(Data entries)
--- START ---
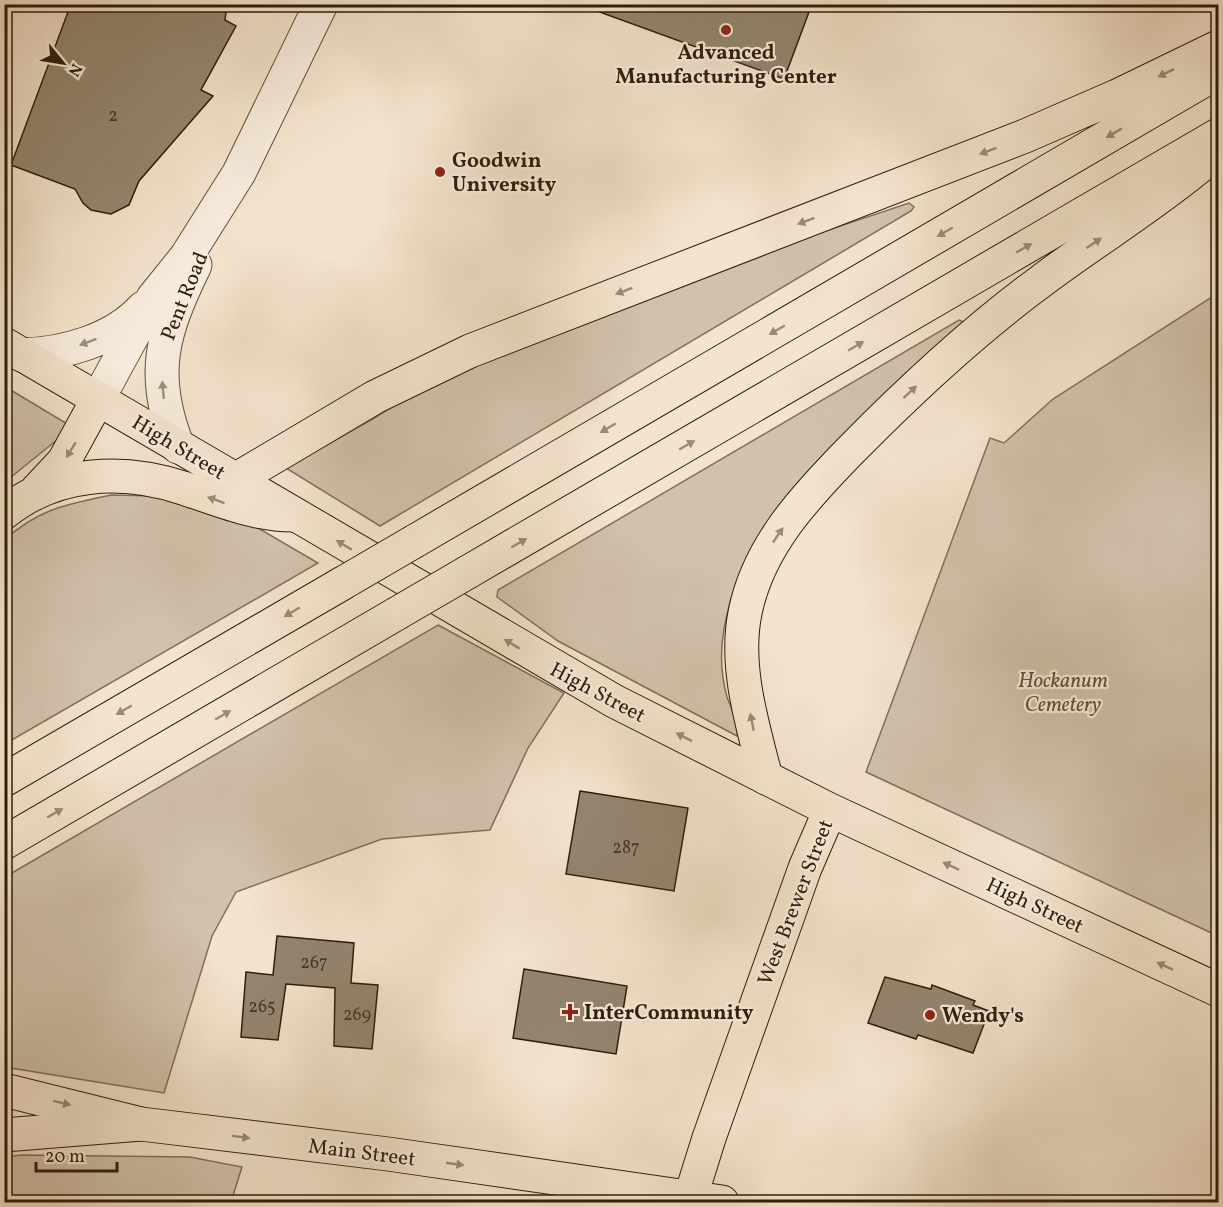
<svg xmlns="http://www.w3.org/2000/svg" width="1223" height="1207" font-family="Vollkorn,serif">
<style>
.green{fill:#d2c2ac;stroke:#80705a;stroke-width:1.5}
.building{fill:#94856f;stroke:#2d1e09;stroke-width:1.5}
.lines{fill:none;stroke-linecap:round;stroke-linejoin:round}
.minor-casing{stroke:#5f503a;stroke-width:35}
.major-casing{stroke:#2d1e09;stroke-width:35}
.highway-casing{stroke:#2d1e09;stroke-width:35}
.minor{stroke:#f8edde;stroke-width:33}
.major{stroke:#f4e4cd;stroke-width:33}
.highway{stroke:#f4e4cd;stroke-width:33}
.highway-bridge-casing{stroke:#2d1e09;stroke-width:35;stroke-linecap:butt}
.highway-bridge{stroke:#f4e4cd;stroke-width:33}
.oneway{fill:#9a8b75}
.oneway2{fill:#9d907e}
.poi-dot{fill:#8f2418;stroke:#f8edde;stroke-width:2}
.labels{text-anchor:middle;stroke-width:4.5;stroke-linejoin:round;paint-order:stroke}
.number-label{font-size:18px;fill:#473822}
.poi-label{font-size:21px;font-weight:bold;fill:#2d1e09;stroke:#f8edde;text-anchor:start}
.street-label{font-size:21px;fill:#2d1e09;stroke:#f8edde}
.park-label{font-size:21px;font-style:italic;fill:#5f4f3a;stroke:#f8edde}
</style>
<rect width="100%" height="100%" fill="#f4e4cd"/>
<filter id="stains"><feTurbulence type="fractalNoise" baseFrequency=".00333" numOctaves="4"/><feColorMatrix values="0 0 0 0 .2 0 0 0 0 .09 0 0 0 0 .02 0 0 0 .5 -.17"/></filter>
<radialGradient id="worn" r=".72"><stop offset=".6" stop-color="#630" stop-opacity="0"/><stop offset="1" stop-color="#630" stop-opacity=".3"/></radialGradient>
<path class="green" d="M909 203 914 207 911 211 380 526 286 468 376 417 459 364 694 275Z
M1218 293V936L866 772 990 438 1004 443 1053 399Z
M959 320 965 323C928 361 890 399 852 436 790 498 740 538 724 629 720 651 721 675 727 697 732 711 739 721 737 736L558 641 497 597 498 590Z
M4 386 69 425 58 439 5 482Z
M111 495 156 496 258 528 318 563 5 744 4 540C41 508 65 505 111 495Z
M438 625 564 693 528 748 490 830 382 839 236 892 212 936 164 1093 5 1067V877Z
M22 1155 190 1157 242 1167 231 1202H5V1157Z"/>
<path class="building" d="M71 4H227L225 20 236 26 201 90 213 96 139 181 129 205 111 214 91 210 83 203 75 189 11 165Z
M587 4H812L784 79 586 7Z
M580 791 688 808 674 891 566 874Z
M277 936 354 943 351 983 378 985 372 1049 334 1046 335 988 286 984 278 1040 241 1037 246 972 273 975Z
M524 969 627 986 616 1054 513 1038Z
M885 977 931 989 932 985 975 1001 973 1005 989 1011 973 1053 918 1035 916 1039 868 1023Z"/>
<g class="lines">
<g class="minor-casing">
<path id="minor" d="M22 355C64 354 114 340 143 308
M98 399 153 298 186 257 239 173 321 4
M178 447C149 374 162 333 195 265"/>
</g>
<g class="major-casing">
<path id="major" d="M4 344 614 701 830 810 1218 990
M4 1090 141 1124 388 1154 722 1202
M689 1202 709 1138 805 868 830 810"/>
</g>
<g class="highway-casing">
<path id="highway" d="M235 480 375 397 470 351 1025 136 1117 96 1218 47
M36 491 64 461 98 399
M4 513C56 471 122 468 183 488 220 500 254 515 293 515
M415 541 1218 72
M468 572 1218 135
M766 778C753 726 734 667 745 613 758 547 804 498 850 451 909 391 972 332 1040 282 1094 241 1153 206 1205 162
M4 780 343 583
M4 843 396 614
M4 1135 141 1124"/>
</g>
<use href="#minor" class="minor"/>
<use href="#major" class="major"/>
<use href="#highway" class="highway"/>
<g class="highway-bridge-casing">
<path id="highway-bridge" d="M343 583 415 541
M396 614 468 572"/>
</g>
<use href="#highway-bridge" class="highway-bridge"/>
</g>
<defs><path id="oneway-solid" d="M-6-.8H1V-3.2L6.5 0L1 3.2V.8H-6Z" transform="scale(1.5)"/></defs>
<g class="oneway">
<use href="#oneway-solid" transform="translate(1166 73) rotate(154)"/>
<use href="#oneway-solid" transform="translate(1114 133) rotate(150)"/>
<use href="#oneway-solid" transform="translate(988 151) rotate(159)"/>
<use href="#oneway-solid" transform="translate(806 221) rotate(159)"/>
<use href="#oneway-solid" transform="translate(945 232) rotate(150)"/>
<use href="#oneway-solid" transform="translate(1094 243) rotate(-34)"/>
<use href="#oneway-solid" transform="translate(1024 248) rotate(-30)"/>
<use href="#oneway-solid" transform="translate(624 291) rotate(159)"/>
<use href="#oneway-solid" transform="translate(777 330) rotate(150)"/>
<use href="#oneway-solid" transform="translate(856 346) rotate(-30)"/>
<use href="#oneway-solid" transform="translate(910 392) rotate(-43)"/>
<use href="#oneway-solid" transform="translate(608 428) rotate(150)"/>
<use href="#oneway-solid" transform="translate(687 445) rotate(-30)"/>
<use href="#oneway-solid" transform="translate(71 450) rotate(121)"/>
<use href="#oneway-solid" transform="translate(216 500) rotate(-160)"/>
<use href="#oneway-solid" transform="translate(778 535) rotate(-56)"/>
<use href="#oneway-solid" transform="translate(519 543) rotate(-30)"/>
<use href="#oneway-solid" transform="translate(344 545) rotate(-149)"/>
<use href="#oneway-solid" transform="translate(292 612) rotate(150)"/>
<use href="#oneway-solid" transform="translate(512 644) rotate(-149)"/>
<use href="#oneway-solid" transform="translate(124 710) rotate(150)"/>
<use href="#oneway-solid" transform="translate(223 715) rotate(-30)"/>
<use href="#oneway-solid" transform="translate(752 722) rotate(-101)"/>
<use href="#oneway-solid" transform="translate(684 737) rotate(-153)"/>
<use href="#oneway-solid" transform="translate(55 813) rotate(-30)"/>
<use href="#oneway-solid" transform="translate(951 866) rotate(-155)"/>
<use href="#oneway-solid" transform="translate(1165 966) rotate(-155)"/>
<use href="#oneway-solid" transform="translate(62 1103) rotate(14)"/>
<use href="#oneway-solid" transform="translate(241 1137) rotate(7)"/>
<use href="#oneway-solid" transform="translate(455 1164) rotate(8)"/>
</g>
<g class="oneway2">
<use href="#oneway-solid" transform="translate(88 342) rotate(159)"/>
<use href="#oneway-solid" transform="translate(163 390) rotate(-95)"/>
</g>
<g class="poi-dot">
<circle cx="726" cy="30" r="6"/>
<circle cx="440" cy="172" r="6"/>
<path d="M567 1003h6v6h6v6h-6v6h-6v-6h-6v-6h6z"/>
<circle cx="930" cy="1015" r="6"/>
</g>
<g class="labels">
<g class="number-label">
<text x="113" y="121">2</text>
<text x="626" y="853">287</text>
<text x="314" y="968">267</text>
<text x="262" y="1012">265</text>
<text x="357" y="1020">269</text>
</g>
<g class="poi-label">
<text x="726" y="59" text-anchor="middle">Advanced<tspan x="726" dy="24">Manufacturing Center</tspan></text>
<text x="452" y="167">Goodwin<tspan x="452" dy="24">University</tspan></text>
<text x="584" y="1019">InterCommunity</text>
<text x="942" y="1022">Wendy's</text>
</g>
<g class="street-label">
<text transform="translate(184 296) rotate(-68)" y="7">Pent Road</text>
<text transform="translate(179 447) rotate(31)" y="7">High Street</text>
<text transform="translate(598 692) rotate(28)" y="7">High Street</text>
<text transform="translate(795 902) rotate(-69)" y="7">West Brewer Street</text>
<text transform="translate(1035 905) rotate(25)" y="7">High Street</text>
<text transform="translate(362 1152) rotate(7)" y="7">Main Street</text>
</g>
<g class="park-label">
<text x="1063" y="687">Hockanum<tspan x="1063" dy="24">Cemetery</tspan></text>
</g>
</g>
<rect width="1223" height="1207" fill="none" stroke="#f4e4cd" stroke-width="24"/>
<rect x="6" y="6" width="1211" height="1195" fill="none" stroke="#2d1e09" stroke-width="3"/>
<rect x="12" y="12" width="1199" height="1183" fill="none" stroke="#2d1e09" stroke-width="1.5"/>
<g transform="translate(63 63) rotate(120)" stroke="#f8edde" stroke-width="4.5" paint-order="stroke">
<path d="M0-4.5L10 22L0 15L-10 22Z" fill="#2d1e09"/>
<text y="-9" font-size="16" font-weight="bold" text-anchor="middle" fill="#2d1e09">N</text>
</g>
<path d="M36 1162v9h81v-9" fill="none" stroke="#2d1e09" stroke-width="3"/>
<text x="45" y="1162" font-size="18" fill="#2d1e09" stroke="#f8edde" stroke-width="4.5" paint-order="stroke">20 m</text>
<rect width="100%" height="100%" filter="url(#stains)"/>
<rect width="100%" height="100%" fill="url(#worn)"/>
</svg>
--- END ---
**What is required**
Your job is to copy out every line from the records above that has the word "linejoin".

**Task output**
.lines{fill:none;stroke-linecap:round;stroke-linejoin:round}
.labels{text-anchor:middle;stroke-width:4.5;stroke-linejoin:round;paint-order:stroke}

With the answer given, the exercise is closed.